Document images with source code
□ □ □ □ □

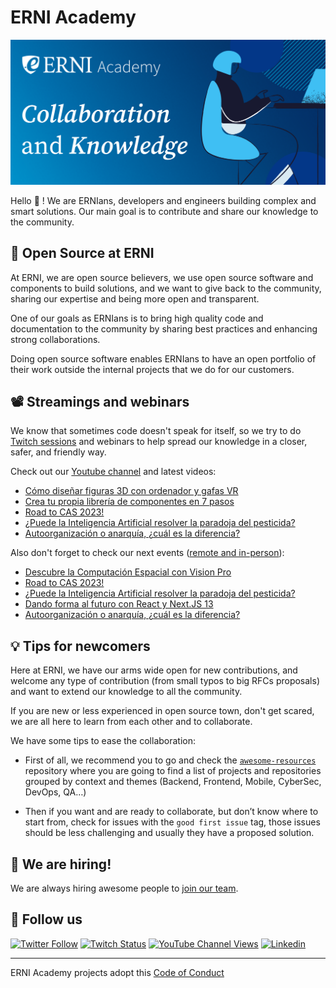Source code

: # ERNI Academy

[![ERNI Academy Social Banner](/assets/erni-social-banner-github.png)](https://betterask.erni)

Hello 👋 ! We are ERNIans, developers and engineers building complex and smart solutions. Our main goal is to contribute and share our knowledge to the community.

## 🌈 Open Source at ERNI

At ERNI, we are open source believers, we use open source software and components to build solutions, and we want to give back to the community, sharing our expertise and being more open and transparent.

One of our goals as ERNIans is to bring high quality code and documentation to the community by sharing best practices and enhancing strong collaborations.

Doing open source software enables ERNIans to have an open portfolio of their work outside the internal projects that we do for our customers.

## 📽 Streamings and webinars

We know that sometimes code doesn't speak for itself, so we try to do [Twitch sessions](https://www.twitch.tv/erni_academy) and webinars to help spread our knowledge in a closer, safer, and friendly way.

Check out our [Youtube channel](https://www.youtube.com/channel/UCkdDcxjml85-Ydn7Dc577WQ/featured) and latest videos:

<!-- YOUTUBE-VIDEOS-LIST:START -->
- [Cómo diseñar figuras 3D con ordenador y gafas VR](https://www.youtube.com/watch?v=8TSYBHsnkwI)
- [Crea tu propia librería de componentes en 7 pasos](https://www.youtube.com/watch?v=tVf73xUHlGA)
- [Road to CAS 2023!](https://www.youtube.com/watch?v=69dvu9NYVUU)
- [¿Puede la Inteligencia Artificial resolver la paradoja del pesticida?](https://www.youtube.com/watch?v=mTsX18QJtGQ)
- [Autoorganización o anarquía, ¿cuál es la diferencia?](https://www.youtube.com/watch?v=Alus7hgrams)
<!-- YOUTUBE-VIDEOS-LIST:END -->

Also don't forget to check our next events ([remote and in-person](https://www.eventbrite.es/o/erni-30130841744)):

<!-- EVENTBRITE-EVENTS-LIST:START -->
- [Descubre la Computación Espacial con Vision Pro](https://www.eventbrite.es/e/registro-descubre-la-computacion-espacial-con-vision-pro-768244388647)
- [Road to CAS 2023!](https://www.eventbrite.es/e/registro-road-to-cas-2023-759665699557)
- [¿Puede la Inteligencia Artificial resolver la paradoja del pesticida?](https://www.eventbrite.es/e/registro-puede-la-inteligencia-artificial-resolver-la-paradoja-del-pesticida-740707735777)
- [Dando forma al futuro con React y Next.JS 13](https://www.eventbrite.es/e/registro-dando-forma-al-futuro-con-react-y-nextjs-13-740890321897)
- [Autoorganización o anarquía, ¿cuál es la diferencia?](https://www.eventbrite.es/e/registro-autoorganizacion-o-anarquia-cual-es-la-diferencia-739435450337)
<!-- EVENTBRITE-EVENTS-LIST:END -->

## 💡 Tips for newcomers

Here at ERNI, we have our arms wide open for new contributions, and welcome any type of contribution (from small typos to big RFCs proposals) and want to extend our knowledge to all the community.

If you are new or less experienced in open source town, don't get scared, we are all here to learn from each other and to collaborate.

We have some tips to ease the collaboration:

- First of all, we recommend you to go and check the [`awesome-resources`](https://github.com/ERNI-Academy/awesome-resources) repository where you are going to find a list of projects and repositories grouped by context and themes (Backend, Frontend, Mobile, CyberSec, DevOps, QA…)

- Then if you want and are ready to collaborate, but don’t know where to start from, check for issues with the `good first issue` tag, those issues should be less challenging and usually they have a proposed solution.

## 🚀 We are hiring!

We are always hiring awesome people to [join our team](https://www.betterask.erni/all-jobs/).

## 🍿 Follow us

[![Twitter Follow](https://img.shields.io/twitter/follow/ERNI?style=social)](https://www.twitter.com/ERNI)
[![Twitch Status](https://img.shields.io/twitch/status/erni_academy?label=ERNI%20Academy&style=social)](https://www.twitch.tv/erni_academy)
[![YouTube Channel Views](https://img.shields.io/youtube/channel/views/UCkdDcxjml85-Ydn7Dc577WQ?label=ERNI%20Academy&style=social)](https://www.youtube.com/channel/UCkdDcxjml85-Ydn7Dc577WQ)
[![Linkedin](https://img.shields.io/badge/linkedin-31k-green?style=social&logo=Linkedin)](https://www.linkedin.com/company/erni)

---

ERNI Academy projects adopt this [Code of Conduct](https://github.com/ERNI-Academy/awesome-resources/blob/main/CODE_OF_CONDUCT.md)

□ □ □ □ □

Problem requirements:
Whenever "Follow" occurs in a line of the entries, copy that line.

Answer space:
## 🍿 Follow us
[![Twitter Follow](https://img.shields.io/twitter/follow/ERNI?style=social)](https://www.twitter.com/ERNI)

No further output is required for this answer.